Hi Moritz!
At the moment I fight against segmentation fault. For unknown reasons clang_getLocationForOffset () fails sometimes [1]. Maybe I forgot to allocate something?
Don't know the exact reason but a couple of things come into my mind:
if (unsavedContent)
{
DEBUG_PRINT ("Reparse code with unsaved content.");
numUnsaved = 1;
// use unsaved = g_new0(CXUnsavedFile, 2) instead
unsaved = g_malloc (2 * sizeof (struct CXUnsavedFile));
unsaved[0].Filename = assist->priv->editor_filename;
unsaved[0].Contents = unsavedContent;
// Are you sure you need the utf8 length? That gives you the number of
characters but not the number of bytes allocated. I am quite sure you
need strlen() here. This could be the reason for the segmentation fault
unsaved[0].Length = g_utf8_strlen (unsavedContent, -1);
// Any reason to do this? Anyway, with g_new0 you won't have to because
all memory will be initialized with NULL.
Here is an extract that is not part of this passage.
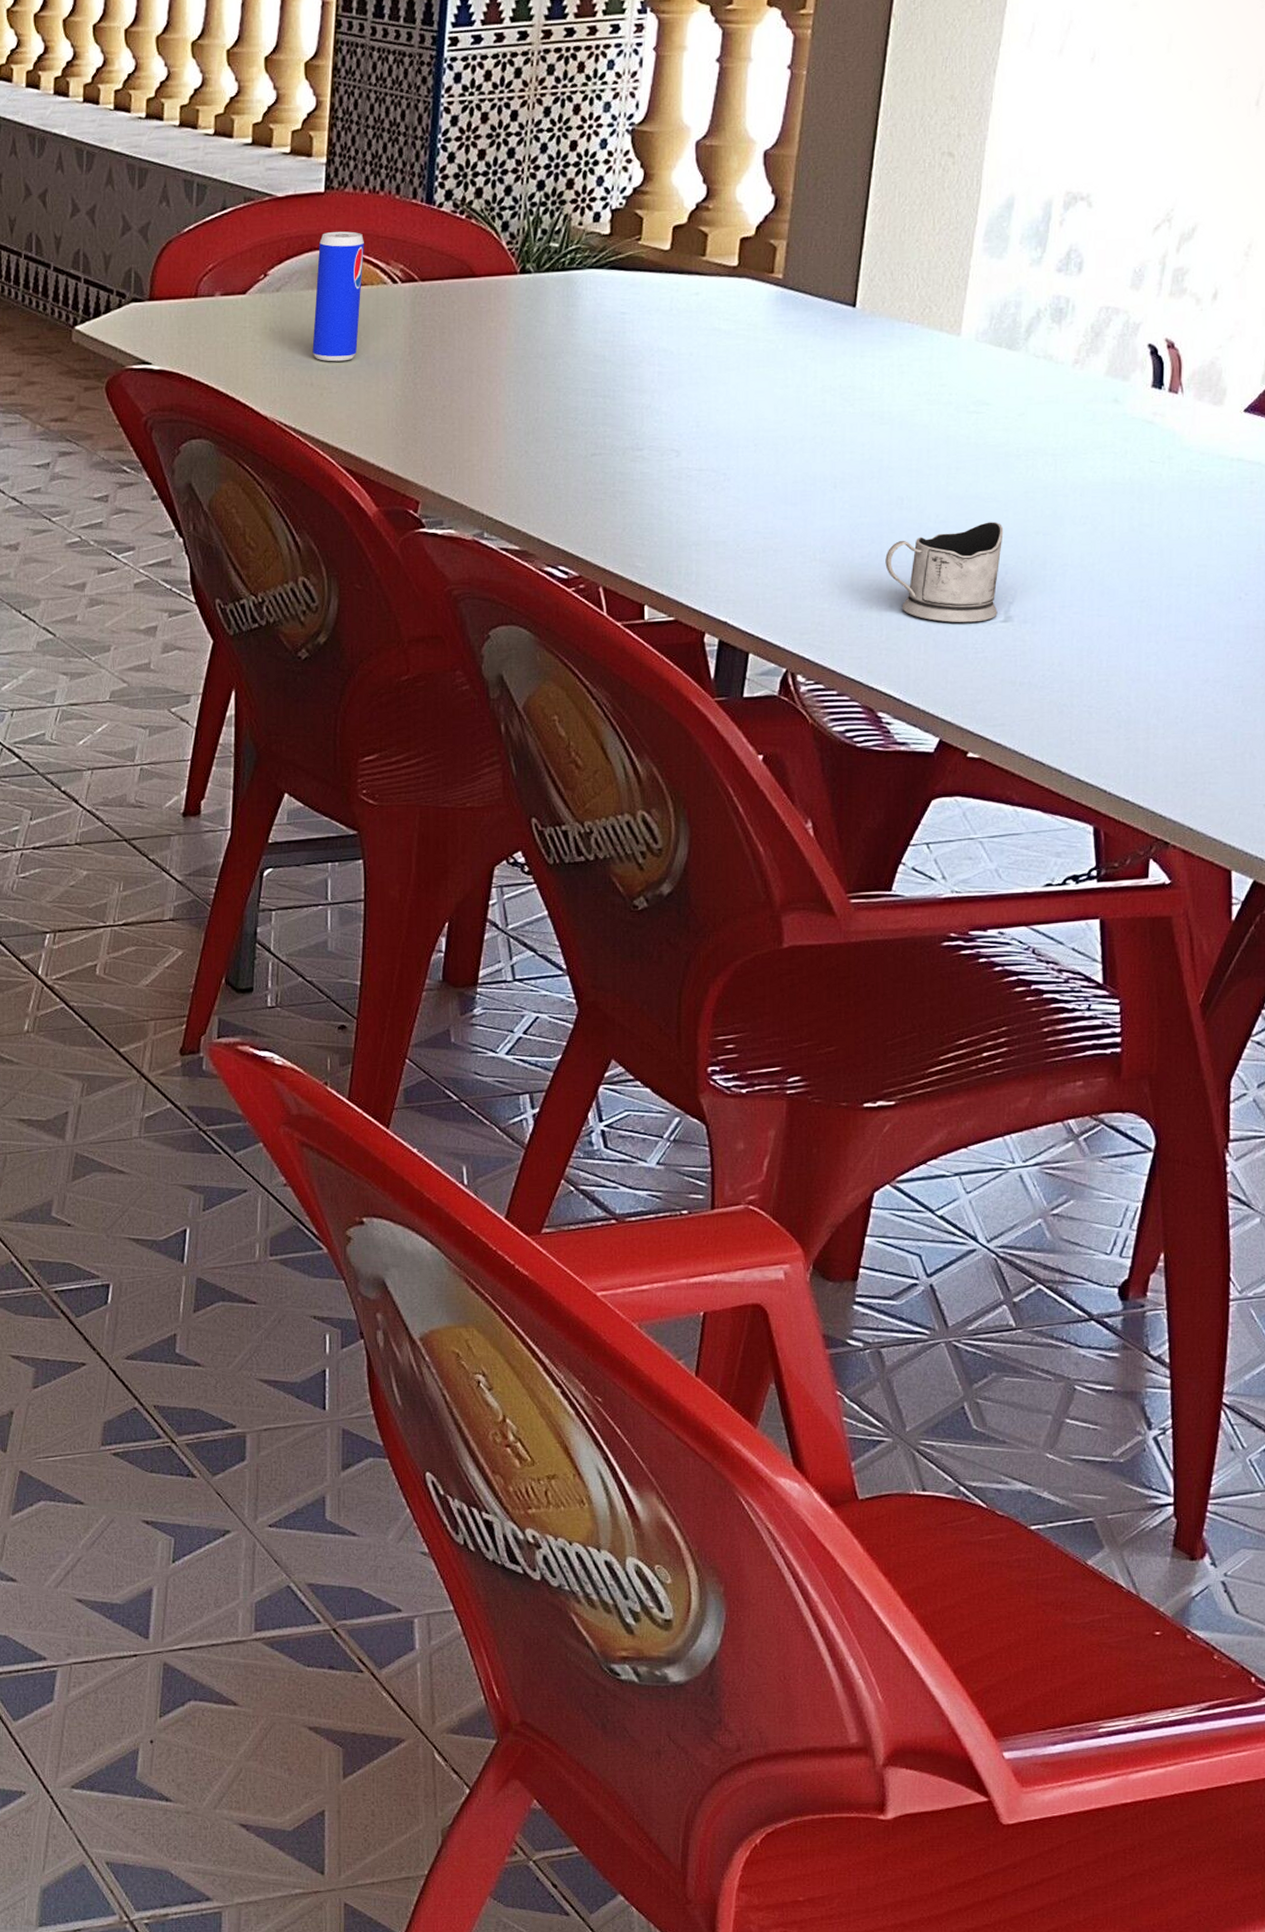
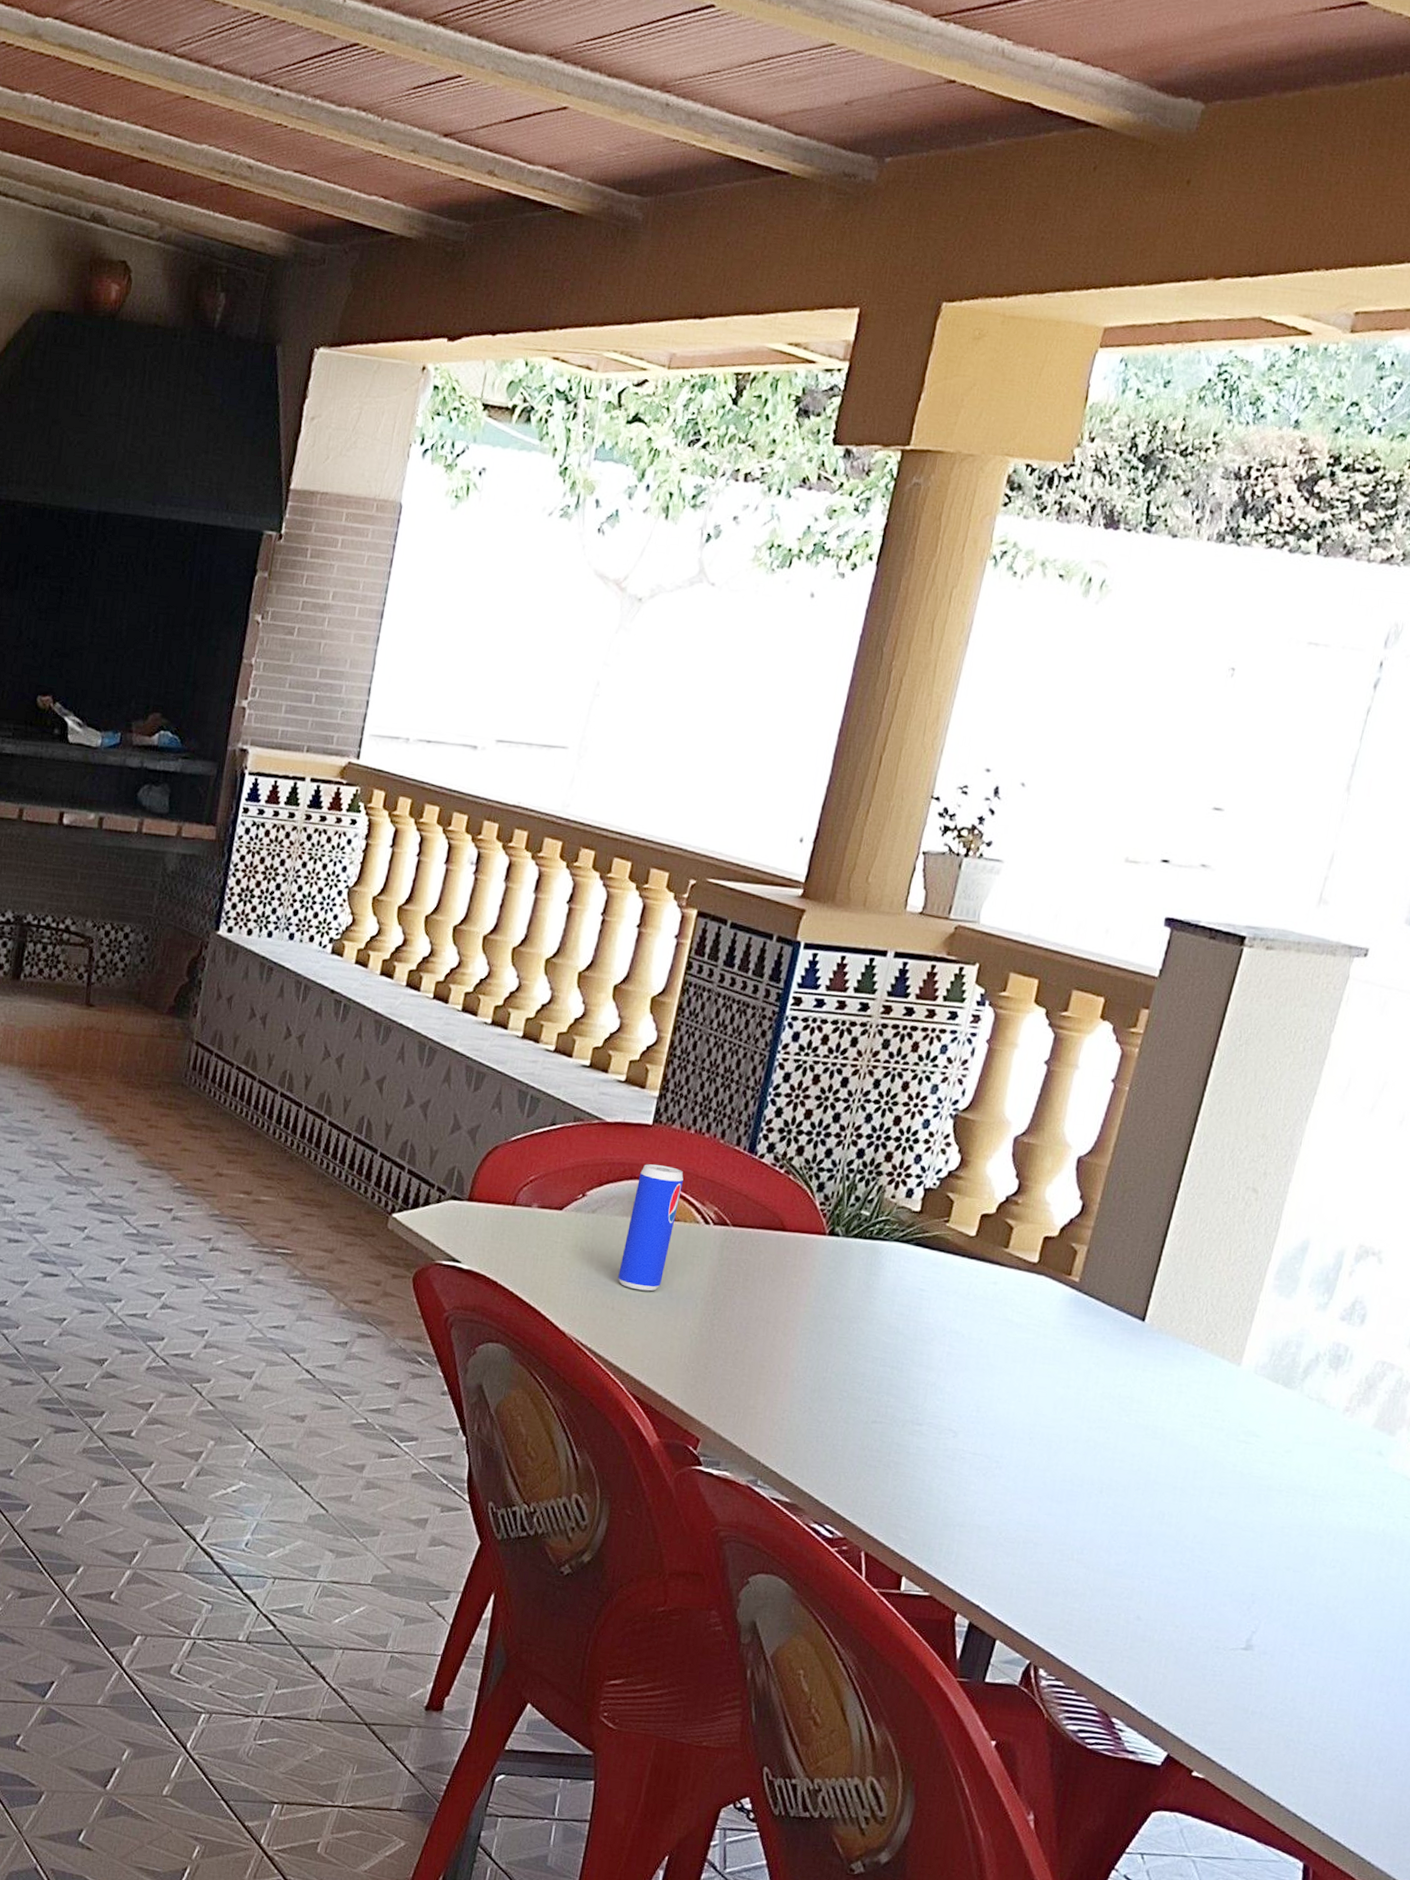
tea glass holder: present [885,522,1004,623] -> none [1138,1550,1257,1646]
unsaved[1].Filename = NULL;
unsaved[1].Contents = NULL;
unsaved[1].Length = 0;
}
const gchar* unsavedContent = ianjuta_editor_get_text_all (
IANJUTA_EDITOR (assist->priv->iassist), NULL);
The return value here is non-const, you will need to free that data at
some point (when destroying the unsaved[] structure for example).
If you don't find a solution, try to create a simple test program that
you can run with valgrind. You can run anjuta in valgrind but it's damn
slow - it gives good results usually though.